Despite this, Teutsch is greatly assisted in her efforts to tell Clooney’s story by the versatile Hal Hobson-Morse. In addition to playing her Doctor, Hobson-Morse portrays a number of figures important in Clooney’s life. Included in his repertoire are her priest, her mother, husbands, and others who are sketched with an article of clothing or a prop. The most noteworthy of Hobson-Morse’s character portraits is crooner Bing Crosby. He assists her career with invitations to appear on his TV specials and joins her for a delightfully relaxed and conversational version of “How About You?”

To do justice to the life and the music of Clooney, Tenderly depends on quick transitions in time, space and tempo. Director Gregory Moore keeps the action moving with seamless and lucid shifts from Clooney’s triumphant and troubled past, to the show’s present day office of her psychiatrist where songs and events are placed in perspective.

During each therapy session, Hobson-Morse’s character urges his resistant patient to face the choices that brought her to this point in her life. The breakthrough comes when Clooney finally and reluctantly admits that her friend, the recently assassinated Robert F. Kennedy, is no longer alive. The refusal to face Kennedy’s death is a symbol for the denial that Clooney overcame to reclaim her life from the pills that once owned her.

With the help of a talented trio of musicians, Mark Tomlonson, bass; Keith Hall (or substitute Ethan Bouwsma), Percussion; and Lori Hatfield, Keyboards, the Parish Theatre becomes an intimate cabaret: a perfect club setting for presenting Clooney’s music.

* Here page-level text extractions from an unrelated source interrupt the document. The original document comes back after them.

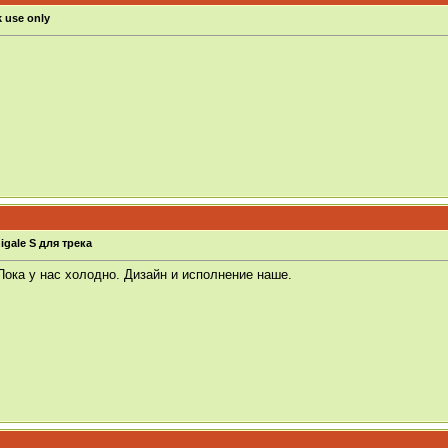
 use only
igale S для трека
ока у нас холодно. Дизайн и исполнение наше.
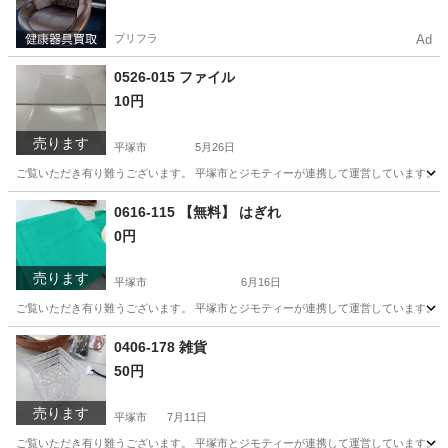
プリフラ
Ad
0526-015 ファイル
10円
売ります
平塚市
5月26日
ご覧いただき有り難うございます。 平塚市とジモティーが連携して運営しています。 粗
神奈川
平塚市
家庭用品
リユース
0616-115 【無料】 はぎれ
0円
売ります
平塚市
6月16日
ご覧いただき有り難うございます。 平塚市とジモティーが連携して運営しています。 粗
神奈川
平塚市
インテリア雑貨/小物
リユース
0406-178 雑貨
50円
売ります
平塚市
7月11日
ご覧いただき有り難うございます。 平塚市とジモティーが連携して運営しています。 粗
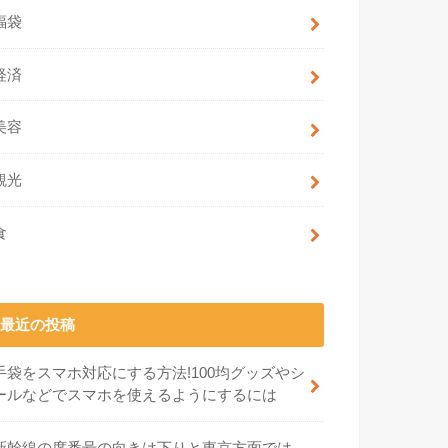
福袋
経済
美容
観光
食
最近の投稿
手袋をスマホ対応にする方法!100均グッズやシ
ールなどでスマホを使えるようにするには
新幹線の席番号の向きは下りと東京方面では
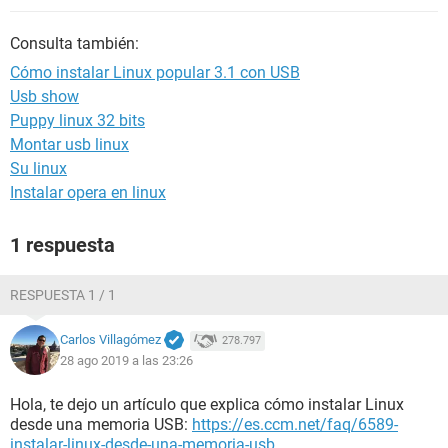
Consulta también:
Cómo instalar Linux popular 3.1 con USB
Usb show
Puppy linux 32 bits
Montar usb linux
Su linux
Instalar opera en linux
1 respuesta
RESPUESTA 1 / 1
Carlos Villagómez
278.797
28 ago 2019 a las 23:26
Hola, te dejo un artículo que explica cómo instalar Linux
desde una memoria USB:
https://es.ccm.net/faq/6589-
instalar-linux-desde-una-memoria-usb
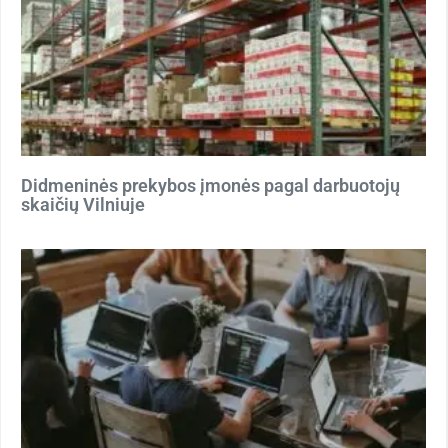
Didmeninės prekybos įmonės pagal darbuotojų
skaičių Vilniuje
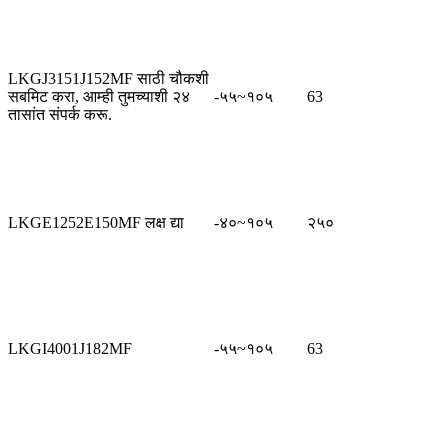
LKGJ3151J152MF साठी चौकशी
सबमिट करा, आम्ही तुमच्याशी २४
-५५~१०५
63
तासांत संपर्क करू.
LKGE1252E150MF लक्ष द्या
-४०~१०५
२५०
LKGI4001J182MF
-५५~१०५
63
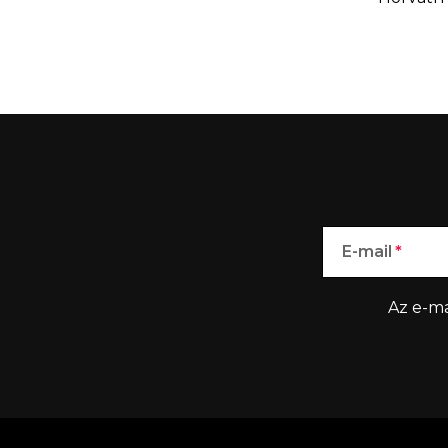
E-mail
Az e-ma
L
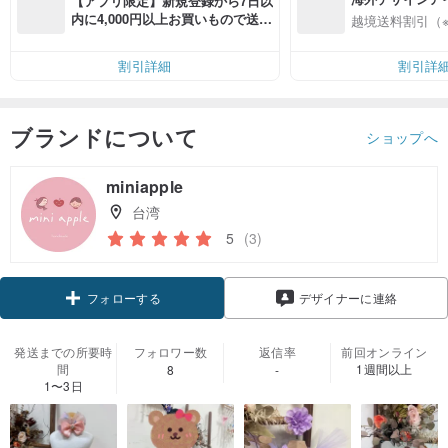
【アプリ限定】新規登録から7日以
入
内に4,000円以上お買いもので送料
越境送料割引（
無料（最大500円OFF）
割引詳細
割引詳
ブランドについて
ショップへ
miniapple
台湾
5
(3)
フォローする
デザイナーに連絡
発送までの所要時
フォロワー数
返信率
前回オンライン
間
1週間以上
8
-
1〜3日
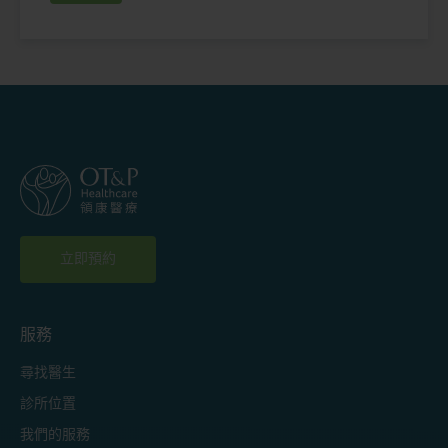
立即預約
服務
尋找醫生
診所位置
我們的服務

The measure of any biographically based musical need not rest solely on the ability of a performer to bring the subject to life before one’s eyes with total fidelity. But the resemblance of Teutsch to Clooney both vocally and physically is striking and undeniable. If you close your eyes momentarily during many of the numbers as I did, you might swear you hear the voice of Clooney herself. Or better yet keep your eyes open. You might see Rosemary standing on stage in front of you.